Alternatives to vanadium
Besides scale, and manufacturer, the first two of these projects also mark a change of chemistry, as neither are vanadium redox flow systems. The first is zinc bromide, the second a zinc-chlorine redox flow battery.
Developing technologies that are not vanadium dependent appears to be a smart move, as it is far from plentiful or cheap.
This is not a problem for CellCube redox flow battery manufacturer and distributor, American Vanadium, which owns a very big vanadium mine, the only one in North America, in fact.
Irrespective of whether or not the company decided to get into the flow battery industry to find a use for its vast mineral assets, the CellCube is certainly being taken seriously.
Deployments include a two-year trial in the New York City Metropolitan Transportation Authority headquarters in Manhattan.
But if you don’t have a requisite hole in the ground and you are not in the business of using vanadium recovered from abandoned oil wells and mine tailings, as Imergy Power Systems claims to do, you might want to look for alternative chemistries.
Zinc-bromide flow batteries
In fact zinc-bromide redox flow batteries are already fairly prevalent across smaller-scale projects globally. RedFlow has over 100 projects, mainly in Australia but also in New Zealand and the US, delivering building-level energy storage.
The Brisbane-based company recently made the news by attracting a USD$2.2m cash injection from investor Simon Hackett.
Perhaps better known, ZBB Energy Corporation has a whole slew of installations from US naval base microgrids to data centre UPS systems, principally in the USA.
Iron-chromium redox flow batteries
The company’s first-of-its-kind facility is on an almond farm in California, where the 250kW battery will store solar energy from a nearby array and drive a large irrigation pump.
This is, strictly speaking, a demonstration project and was made possible partly through funding from a US Department of Energy American Recovery and Reinvestment Act grant.
It is hoped the project will show that this form of energy storage can live in harmony with a solar energy source as part of a real-life commercial application.
EnerVault chief executive Jack Pape also likes to think it will prove you don’t need a $5bn gigafactory to make energy storage a massive success.
His business model involves largely off-the-shelf components such as tanks, pumps and controls, and illustrates the relative simplicity and modular scalability of flow battery technology.
Zinc-iron redox flow batteries
Another company betting on an alternative to vanadium is ViZn Energy, formerly Zinc Air, Inc.

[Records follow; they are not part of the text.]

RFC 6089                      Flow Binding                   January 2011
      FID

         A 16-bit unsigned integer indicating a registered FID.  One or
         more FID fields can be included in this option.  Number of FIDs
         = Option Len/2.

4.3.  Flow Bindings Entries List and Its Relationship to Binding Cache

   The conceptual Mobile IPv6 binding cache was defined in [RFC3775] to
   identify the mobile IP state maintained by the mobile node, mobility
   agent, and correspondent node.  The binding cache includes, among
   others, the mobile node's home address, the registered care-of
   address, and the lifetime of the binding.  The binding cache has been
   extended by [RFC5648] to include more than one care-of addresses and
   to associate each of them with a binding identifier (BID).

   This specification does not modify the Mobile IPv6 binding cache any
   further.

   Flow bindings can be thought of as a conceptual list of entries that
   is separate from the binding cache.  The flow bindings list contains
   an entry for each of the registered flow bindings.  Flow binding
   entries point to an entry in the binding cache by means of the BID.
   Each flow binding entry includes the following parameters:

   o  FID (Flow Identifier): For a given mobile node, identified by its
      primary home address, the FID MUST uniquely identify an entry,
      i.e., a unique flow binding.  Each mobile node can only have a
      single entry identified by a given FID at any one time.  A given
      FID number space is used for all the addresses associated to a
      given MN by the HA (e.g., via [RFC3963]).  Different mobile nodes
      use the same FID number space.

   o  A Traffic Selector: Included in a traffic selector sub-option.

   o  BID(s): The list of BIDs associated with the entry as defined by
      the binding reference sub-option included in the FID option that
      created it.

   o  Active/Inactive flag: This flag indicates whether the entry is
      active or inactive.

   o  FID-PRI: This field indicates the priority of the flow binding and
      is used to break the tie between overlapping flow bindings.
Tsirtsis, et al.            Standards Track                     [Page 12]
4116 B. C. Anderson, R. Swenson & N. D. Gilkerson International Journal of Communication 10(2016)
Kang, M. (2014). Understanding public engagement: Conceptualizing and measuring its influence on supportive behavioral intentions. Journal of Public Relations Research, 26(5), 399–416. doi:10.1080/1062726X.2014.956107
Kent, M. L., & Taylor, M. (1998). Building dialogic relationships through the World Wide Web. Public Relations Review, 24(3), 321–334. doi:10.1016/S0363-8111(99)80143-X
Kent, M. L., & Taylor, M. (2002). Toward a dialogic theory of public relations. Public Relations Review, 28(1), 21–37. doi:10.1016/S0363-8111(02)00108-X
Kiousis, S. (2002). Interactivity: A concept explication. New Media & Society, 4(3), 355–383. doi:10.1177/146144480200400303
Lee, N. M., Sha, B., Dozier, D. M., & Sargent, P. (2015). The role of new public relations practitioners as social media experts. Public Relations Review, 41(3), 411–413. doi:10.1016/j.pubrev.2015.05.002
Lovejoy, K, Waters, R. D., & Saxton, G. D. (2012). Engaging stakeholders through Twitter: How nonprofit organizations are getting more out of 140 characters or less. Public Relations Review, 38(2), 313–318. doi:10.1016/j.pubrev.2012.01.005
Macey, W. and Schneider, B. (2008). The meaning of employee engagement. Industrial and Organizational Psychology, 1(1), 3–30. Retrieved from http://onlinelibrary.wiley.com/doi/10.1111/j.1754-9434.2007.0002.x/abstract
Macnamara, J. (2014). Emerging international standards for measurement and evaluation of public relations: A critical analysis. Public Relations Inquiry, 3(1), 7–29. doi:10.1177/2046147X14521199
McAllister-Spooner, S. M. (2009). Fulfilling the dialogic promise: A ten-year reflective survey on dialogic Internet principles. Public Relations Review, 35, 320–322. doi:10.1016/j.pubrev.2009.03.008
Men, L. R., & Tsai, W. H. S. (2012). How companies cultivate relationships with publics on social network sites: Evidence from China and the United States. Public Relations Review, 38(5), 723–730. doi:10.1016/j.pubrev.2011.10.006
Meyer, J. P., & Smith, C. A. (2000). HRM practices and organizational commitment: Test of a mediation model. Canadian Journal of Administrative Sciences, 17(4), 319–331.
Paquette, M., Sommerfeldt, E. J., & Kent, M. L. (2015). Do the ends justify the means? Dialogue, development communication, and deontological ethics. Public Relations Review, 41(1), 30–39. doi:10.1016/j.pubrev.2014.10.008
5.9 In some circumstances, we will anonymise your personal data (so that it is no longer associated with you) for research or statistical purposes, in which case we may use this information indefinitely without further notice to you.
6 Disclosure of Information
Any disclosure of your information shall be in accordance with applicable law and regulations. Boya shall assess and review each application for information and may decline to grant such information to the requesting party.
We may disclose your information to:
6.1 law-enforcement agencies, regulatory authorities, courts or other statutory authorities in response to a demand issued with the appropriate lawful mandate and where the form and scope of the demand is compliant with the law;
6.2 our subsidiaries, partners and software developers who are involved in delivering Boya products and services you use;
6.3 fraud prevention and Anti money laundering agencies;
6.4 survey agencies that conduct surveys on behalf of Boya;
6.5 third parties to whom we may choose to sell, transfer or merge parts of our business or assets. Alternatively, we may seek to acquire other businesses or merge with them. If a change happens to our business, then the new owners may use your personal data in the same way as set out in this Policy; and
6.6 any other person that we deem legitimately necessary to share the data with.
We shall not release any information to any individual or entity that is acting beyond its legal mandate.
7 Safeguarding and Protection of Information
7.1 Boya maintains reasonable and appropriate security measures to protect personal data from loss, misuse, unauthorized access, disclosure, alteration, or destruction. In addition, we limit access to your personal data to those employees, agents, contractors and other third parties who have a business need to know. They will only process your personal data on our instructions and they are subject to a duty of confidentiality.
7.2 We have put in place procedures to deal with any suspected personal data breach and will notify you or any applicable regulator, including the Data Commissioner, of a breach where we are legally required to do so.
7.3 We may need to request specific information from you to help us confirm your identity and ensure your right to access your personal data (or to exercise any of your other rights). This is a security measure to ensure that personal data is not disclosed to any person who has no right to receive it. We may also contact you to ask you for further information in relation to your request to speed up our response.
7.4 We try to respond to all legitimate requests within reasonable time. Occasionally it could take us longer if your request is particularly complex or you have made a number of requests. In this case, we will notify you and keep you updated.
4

The company has developed its own zinc-iron redox flow battery technology, aimed at a wide field of applications, including the microgrid market.
It has raised capital from a group of wealthy backers, currently has no debt and has very recently won the 2014 Intersolar Europe Electrical Energy Storage Award for its Z20 energy storage system. These products are currently shipping and being deployed.
For more exotic species of flow battery, you need to take a peak inside the lab.
MIT organic flow battery
Last year, for example, Massachusetts Institute of Technology (MIT) announced it had developed a battery that used laminar flow to keep its electrolytes separate, thus avoiding the need for a membrane, which is often the most costly part of a redox flow system.
The MIT membrane-less battery has at least one disadvantage, however: its use of hydrogen bromine, which although plentiful and inexpensive is highly corrosive, and the reason the team attempted to do without the membrane in the first place.
Another research project, this time from Harvard, uses inexpensive organic molecules called quinones to dispense with metal ions and expensive catalysts altogether.
It’s innovations such as these that could drive down the costs further, while the natural advantages of low-cost scalability and off-the-shelf engineering may mean that, one day, grid-scale energy storage will truly go with the flow.